Breweries, beer sellers wary of changes to system
HARRISBURG (AP) — Pennsylvania’s breweries and beer distributors are worrying about how state lawmakers might restructure the Depression-era system of selling beer and wine and whether they will be forced to compete for sales at a disadvantage with bigger, better-prepared rivals.
A bill passed by the state House of Representatives last week would open up the possibility of making beer distributors and supermarkets one-stop shops for beer, wine and hard liquor.
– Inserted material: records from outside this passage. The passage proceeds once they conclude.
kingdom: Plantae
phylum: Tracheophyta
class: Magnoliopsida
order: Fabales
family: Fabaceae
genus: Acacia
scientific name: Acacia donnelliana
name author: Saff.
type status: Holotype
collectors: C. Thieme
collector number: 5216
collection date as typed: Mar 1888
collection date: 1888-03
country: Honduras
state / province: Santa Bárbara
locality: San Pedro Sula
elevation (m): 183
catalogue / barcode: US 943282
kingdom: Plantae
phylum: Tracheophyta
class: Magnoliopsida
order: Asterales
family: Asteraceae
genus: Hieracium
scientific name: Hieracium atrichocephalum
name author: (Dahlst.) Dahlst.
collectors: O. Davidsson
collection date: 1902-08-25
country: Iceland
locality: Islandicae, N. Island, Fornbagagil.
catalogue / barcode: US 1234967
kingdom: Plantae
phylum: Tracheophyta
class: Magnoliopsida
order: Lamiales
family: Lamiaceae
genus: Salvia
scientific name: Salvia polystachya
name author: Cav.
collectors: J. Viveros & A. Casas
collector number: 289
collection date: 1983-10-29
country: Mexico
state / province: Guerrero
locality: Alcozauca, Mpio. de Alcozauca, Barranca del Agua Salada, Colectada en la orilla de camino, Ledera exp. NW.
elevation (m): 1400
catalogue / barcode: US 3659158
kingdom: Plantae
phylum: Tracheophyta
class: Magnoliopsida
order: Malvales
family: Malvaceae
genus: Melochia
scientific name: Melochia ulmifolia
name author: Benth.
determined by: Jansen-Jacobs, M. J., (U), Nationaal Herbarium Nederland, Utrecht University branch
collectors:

Under it, beer distributors could buy licenses to sell wine and liquor, and leftover licenses would be available to other businesses that qualify. Meanwhile, grocery stores could buy licenses to sell wine in their aisles and beer through separate restaurant-style areas with food and seating.
The bill also could eventually mean the closing of state-controlled liquor stores. Republican Gov. Tom Corbett, a staunch advocate of privatization and smaller government, supports the bill. He is running for re-election next year and actively lobbied for the bill as a way to get government out of the business of selling wine and liquor.
But the Senate is likely to change it. On Thursday, the chairman of the Senate committee that plans to hold hearings on the House bill criticized it as lacking convenience for a number of reasons, including the requirement that beer and wine be stocked in different areas of a grocery store.
“Privatization for political reasons — simply to tout the achievement — would be wrong,” Sen. Charles McIlhinney, R-Bucks, said in a statement. “Privatization done the smart way to protect taxpayers, help consumers, and actually lift up Pennsylvania’s small wineries, brewers, distillers, mom-and-pop distributors and small businesses is what I support.”
McIlhinney said the privatization of state stores in Washington resulted in higher prices and lower-than-promised tax collections.
Pennsylvania-based brewers worry that the proposed system would force them to compete for shelf space in beer distributorships with better-selling national beer brands, not to mention wine and liquor.
The current system of distributors helps protect smaller brewers, they say. As an example, Anheuser-Busch InBev has a 46 percent share of the U.S. market but just a 28 percent share of the Pennsylvania market, according to Suffern, N.Y.-based Beer Marketers Insights, the Pittsburgh Post-Gazette reported. The bill “would most likely reduce the number of brands available to the consumer and make it more difficult for small regional breweries to compete,” Tom Kehoe, president of Yards Brewing Co. in Philadelphia, told the Pittsburgh Post-Gazette in an email.
For their part, distributors worry that big supermarkets will undercut their beer sales and are better prepared to handle wine and liquor sales.
“There’s no chance to really ramp up and get our feet under us and stabilized,” Mark Tanczos, president of the Malt Beverage Distributors Association of Pennsylvania, told the Patriot-News of Harrisburg. “Other chains out there have been doing this for years. They are machines waiting to roll in and gobble us up.”
Dwight Dissinger, who owns Cold Case Beer & Soda, a beer distributor a few blocks from the Capitol in Harrisburg, said he wonders how he could create shelf space to sell wine, hard liquor and six-packs of beer. He also wonders if he could afford the price of the licenses.
“At this point in time, all you can do is wait it out and see what happens,” Dissinger told the Patriot-News.